Monday, July 27, 2009

Investment Advice

I recently picked up this little book on investing at the library after seeing it at B&N and wanting to read it. I talk investing a lot with my dad and was interested in Solin's insight on investing. Solin has put together a very simple strategy for keeping up with the market and not losing money to overactive money managers. His main premise is that most money managers (who oversee mutual funds) do worse than the overall market when compared over long periods of time, and they charge you fees to do it. In light of this observation, Solin advises the normal investor to simply choose a combination of index-funds that fit their tolerance for risk - more in stocks when they can handle larger market swings and more in bonds when they need more stability.

For the young investor (like me at age 30), Solin would argue for a higher-risk combination of stock index funds (from Fidelity or Vanguard which charge very low fees for these types of index funds) and bond funds. For me, he would recommend 60% in a US stock index fund, 20% in an international index fund, and 20% in a US bond fund. Solin's arguments make sense and his data is well presented.

My biggest problem is trying to make the case for his position when looking at the last ten years (which has been a flat time for the market - way up during the first 7 years and way down the last 3 - so that the index-fund investor would have broken even). Fidelity actually has a fund that approximates the combination of index funds that Solin recommends - it is called Fidelity's four-in-one fund (FFNOX). This fund has done better than the market over the last ten years, so it works according to plan. It's expense ratio is low - 0.22% - and it has averaged 0.21% per year over the last ten years. So, while the S&P500 has averaged -2.22% over the last 10 years, Solin's recommendation would have had us breaking even over the last ten years. While this is okay, is this really good?

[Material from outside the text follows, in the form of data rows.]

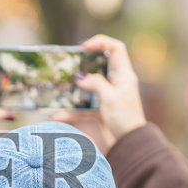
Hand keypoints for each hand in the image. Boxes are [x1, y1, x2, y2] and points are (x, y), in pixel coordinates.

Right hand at [51, 34, 145, 151]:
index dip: (101, 42)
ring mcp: (108, 97)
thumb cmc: (126, 119)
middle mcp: (116, 83)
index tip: (83, 46)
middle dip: (83, 64)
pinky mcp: (100, 111)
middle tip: (70, 64)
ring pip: (88, 87)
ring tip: (61, 86)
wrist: (130, 146)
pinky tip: (57, 116)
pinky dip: (71, 112)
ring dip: (74, 88)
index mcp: (124, 75)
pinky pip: (83, 108)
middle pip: (99, 65)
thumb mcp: (111, 97)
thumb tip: (81, 77)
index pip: (115, 49)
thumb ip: (96, 83)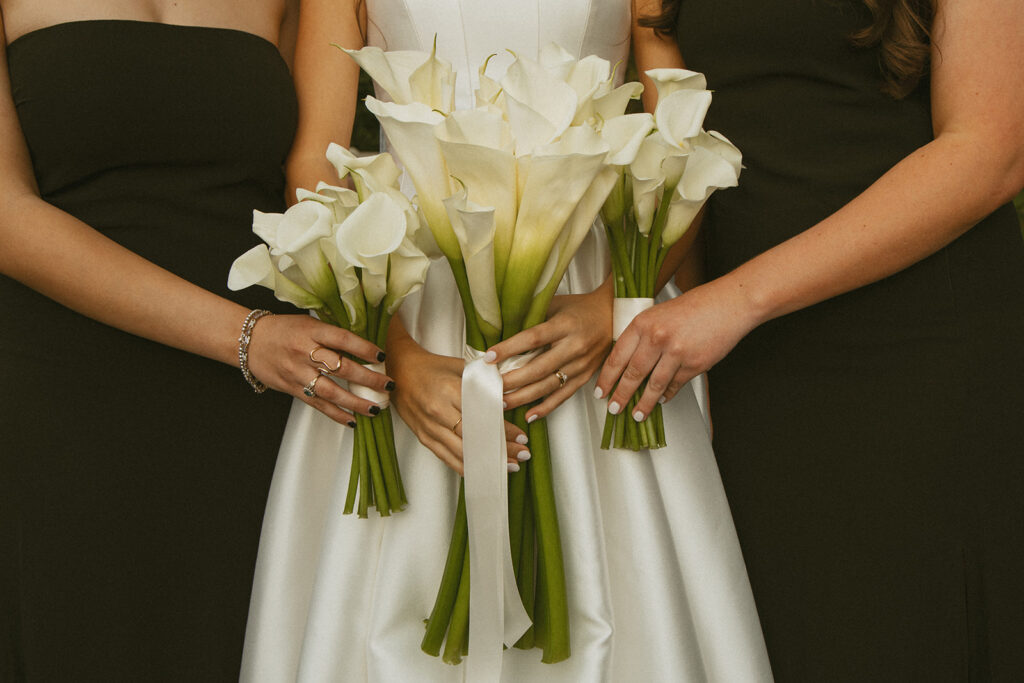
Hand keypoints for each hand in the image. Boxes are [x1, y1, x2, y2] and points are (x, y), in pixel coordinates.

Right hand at [246, 313, 391, 426]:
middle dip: (368, 378)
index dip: (363, 348)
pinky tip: (353, 420)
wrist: (249, 341)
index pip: (342, 339)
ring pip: (330, 391)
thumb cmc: (284, 329)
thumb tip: (365, 343)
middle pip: (340, 367)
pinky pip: (317, 404)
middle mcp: (304, 352)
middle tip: (388, 385)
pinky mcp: (292, 389)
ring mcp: (298, 373)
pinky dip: (336, 414)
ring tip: (375, 409)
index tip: (382, 356)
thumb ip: (333, 333)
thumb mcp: (309, 323)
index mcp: (311, 331)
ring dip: (355, 402)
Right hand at [386, 325, 529, 474]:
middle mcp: (439, 411)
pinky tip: (482, 471)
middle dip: (501, 449)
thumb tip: (510, 392)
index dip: (505, 429)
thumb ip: (484, 380)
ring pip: (463, 452)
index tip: (522, 436)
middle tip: (523, 455)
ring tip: (509, 467)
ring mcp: (430, 427)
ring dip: (487, 462)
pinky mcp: (423, 437)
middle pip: (476, 437)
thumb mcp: (459, 365)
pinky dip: (466, 467)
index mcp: (450, 390)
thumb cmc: (431, 366)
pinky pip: (447, 457)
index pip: (484, 415)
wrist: (398, 371)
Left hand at [488, 279, 612, 421]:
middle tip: (490, 387)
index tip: (488, 357)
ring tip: (502, 402)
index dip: (509, 348)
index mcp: (565, 325)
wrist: (613, 316)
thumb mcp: (556, 304)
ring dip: (524, 397)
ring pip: (549, 386)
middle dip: (512, 380)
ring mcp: (581, 365)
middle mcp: (575, 346)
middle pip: (539, 368)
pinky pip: (563, 396)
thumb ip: (533, 316)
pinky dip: (546, 408)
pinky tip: (529, 415)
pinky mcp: (586, 377)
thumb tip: (501, 329)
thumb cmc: (580, 308)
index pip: (533, 338)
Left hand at [595, 278, 759, 421]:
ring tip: (636, 415)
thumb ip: (642, 336)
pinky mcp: (694, 364)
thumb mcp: (659, 314)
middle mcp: (657, 338)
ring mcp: (676, 352)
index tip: (600, 391)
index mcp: (643, 323)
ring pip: (654, 386)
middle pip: (632, 374)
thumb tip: (626, 362)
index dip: (606, 378)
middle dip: (620, 396)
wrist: (728, 304)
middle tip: (613, 408)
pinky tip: (661, 400)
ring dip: (643, 404)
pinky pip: (675, 385)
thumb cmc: (695, 306)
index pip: (617, 356)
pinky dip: (666, 395)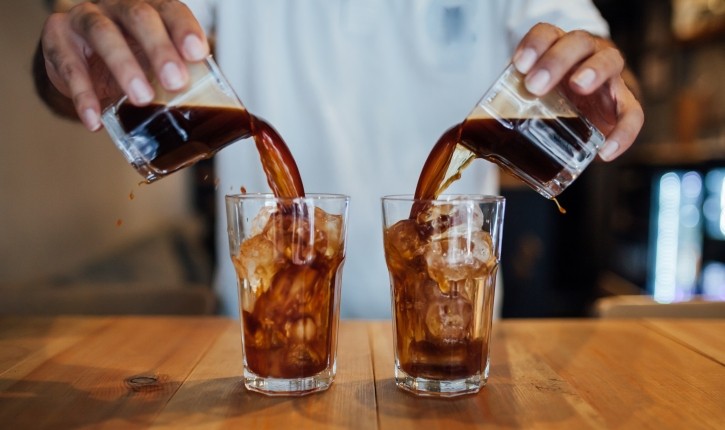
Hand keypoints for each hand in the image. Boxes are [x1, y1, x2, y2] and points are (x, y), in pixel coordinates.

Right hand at [39, 0, 209, 130]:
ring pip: (104, 33)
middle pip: (139, 16)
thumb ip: (177, 75)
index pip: (170, 10)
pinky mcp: (58, 38)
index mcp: (149, 10)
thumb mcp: (153, 64)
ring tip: (141, 98)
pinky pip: (70, 65)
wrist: (78, 60)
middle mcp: (117, 7)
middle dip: (160, 49)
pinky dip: (83, 95)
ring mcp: (86, 18)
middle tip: (175, 81)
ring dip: (125, 67)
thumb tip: (210, 112)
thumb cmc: (126, 58)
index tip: (198, 53)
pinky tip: (95, 119)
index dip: (184, 30)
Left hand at [512, 23, 643, 160]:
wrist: (584, 105)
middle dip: (556, 59)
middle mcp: (586, 56)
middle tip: (536, 84)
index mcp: (558, 49)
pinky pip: (632, 113)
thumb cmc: (549, 98)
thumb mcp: (527, 97)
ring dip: (593, 70)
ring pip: (609, 61)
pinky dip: (623, 131)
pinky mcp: (623, 104)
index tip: (519, 64)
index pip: (548, 34)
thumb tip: (469, 137)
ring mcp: (608, 77)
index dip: (535, 44)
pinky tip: (606, 151)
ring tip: (577, 85)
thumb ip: (505, 109)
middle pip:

At the same time, Fidelity's Low Price Stock Fund (FLPSX) - one of the so-called overactive managed funds that Solin decries - has averaged a return of 8.43% per year over the last ten years. While it does have a higher expense ratio (0.99%) than index-funds, it has done considerably better than the market over the last ten years. Maybe this is one of those few exceptions that outperforms the S&P 500 over long periods of time, but right now it is looking better to me. And while I know that past performance does not guarantee future performance, the numbers are interesting.